Here are a few recommendations:
- Think twice before logging any payloads. Do you really need the payload, could the payload contain PII now or in the future?
- Think twice before enabling DEBUG logs in production.
- Think twice before logging all the HTTP headers
- The Authorization header could give you access to an API
- The session cookie could allow someone to impersonate a user
- Think twice before using
println
to debug a service locally, I’ve seen these accidentally committed, PR approved and then deployed to production for months - all the while leaking lots of PII. But these as records sometimes don’t appear in the message field and often go unnoticed. Consider code linting rules to protect you from these going live by mistake.
Dammit, I’ve found something!
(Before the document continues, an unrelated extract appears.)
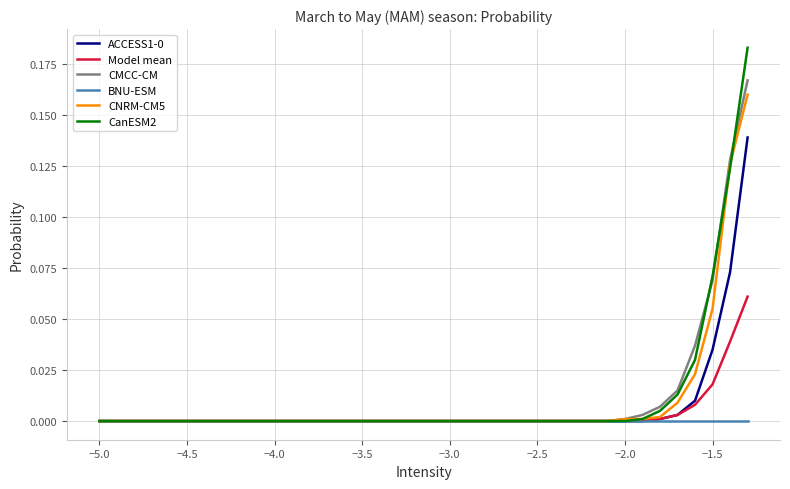

Which series has the widest spread of values?

CanESM2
What do I do?
First (and most importantly): it happens! It happens to the best of us and is just something that we all go through.
Mistakes happen, and it’s on us to learn from them, so don’t beat yourself up about it. Second, don’t panic, hopefully
you have a good development process allowing you to make changes quickly. Find and fix the problem. Collaborate
with whoever looks after your logs to purge the offending PII. Have a blameless postmortem.
You still haven’t explained profit?
I could mention that there are plenty of ElasticSearch instances on the public internet, but that is a bit too nefarious. Still, it drives an important point. Even if your logging data is accidentally exposed to the wrong people, having good logging hygiene de-risks the fall-out.